MIDDLETOWN – The Orange County Industrial Development Agency’s Accelerator incubator opened a new Middletown branch Tuesday near the Touro medical college in the former Horton Hospital, helping 13 burgeoning health-related businesses.

Middletown’s Accelerator will focus on fostering businesses such as medical device makers.

"It’s really exciting," said Middletown Mayor Joe DeStefano, who touted the city's $24,000 grant toward the incubator’s $175,000 cost. "After these businesses grow, the question is, ‘How can Middletown work with the Accelerator to expand the program to bring in more businesses and create more jobs and economic opportunity?’"

About 70 regional economic development officials, politicians and businesspeople attended Tuesday's event, with three receiving the most kudos.

Since Laurie Villasuso, the IDA’s chief operating officer and executive vice president, began in January 2016, and managing director Vincent Cozzolino started in July 2015, they’ve been widely credited for turning around the once-moribund Accelerator.

The attendees also praised Danza-Leser Group founder and developer Tony Danza, who owns the former Horton Hospital, for making the new incubator possible. Danza is letting the incubator stay rent-free for 18 months.

"What we love is that all these incubator businesses complement and help each other, while finding ways to improve each other’s products," Villasuso said.

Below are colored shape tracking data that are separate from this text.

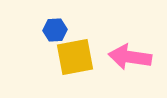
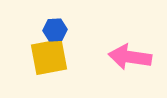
yellow square: moved 26 px left
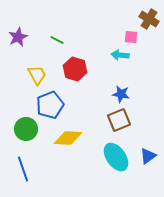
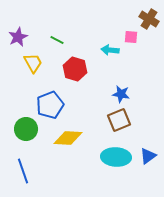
cyan arrow: moved 10 px left, 5 px up
yellow trapezoid: moved 4 px left, 12 px up
cyan ellipse: rotated 52 degrees counterclockwise
blue line: moved 2 px down
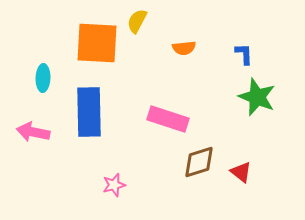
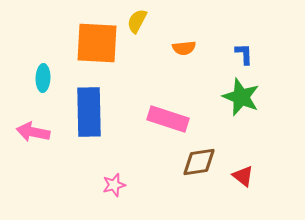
green star: moved 16 px left
brown diamond: rotated 9 degrees clockwise
red triangle: moved 2 px right, 4 px down
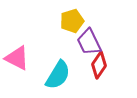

Across the county, more businesses will soon get the chance to collaborate. Before the end of 2018, the Accelerator plans to open three more locations in Highland Falls, Port Jervis and the Town of Wallkill. The original Accelerator incubator is based at Stewart International Airport.

The Accelerator currently uses a $1.3 million budget to offer 20 businesses free and low-cost space, access to equipment like expensive design software and advice on navigating startup challenges. The Accelerator’s budget comes from the fees businesses pay to the Orange County IDA, the state-designed organization that considers providing certain tax breaks to development projects.

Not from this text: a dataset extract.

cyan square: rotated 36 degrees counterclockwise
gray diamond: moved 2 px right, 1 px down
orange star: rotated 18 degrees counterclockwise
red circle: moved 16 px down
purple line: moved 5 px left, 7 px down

"I chose the Accelerator because they have a wealth of ways to help me, and they’re a gateway for me to reach all kinds of resources for start-ups," said Cindy Allyn, CEO of Farmbody Skin Care, which makes a range of natural products, including a beer-based line.

Matias Campiani, CEO of the new Middletown incubator business Welwaze, said the Accelator has offered critical help.

His company is developing a circular foam device with chemical-coated foil to help women detect breast cancer. He hopes it will hit the market in a year.

"We’re trying to prevent women from dying of breast cancer," said Campiani, who's also developing a health app. "If we can catch breast cancer in Stage 0 or Stage 1, the survival rate is close to 100 percent."

Hanna Wollocko, president and CEO of the Accelerator-affiliated business OxyVita Inc., is working on her own potentially life-saving invention.

She hopes her artificial blood product could, among other things, keep transplant organs fresh for longer periods. She wants to bring it to market in about four years.

"The Accelerator offered us great help in quickly finding an affordable manufacturing facility without any problems," Wollocko said.

New incubator tenant, Tony Reid, CEO of Drone Tech UAS, praised the Accelerator’s staff for nurturing his business, which includes delivering medical supplies.

"They just keep asking if we’ve got what we need to succeed," Reid said.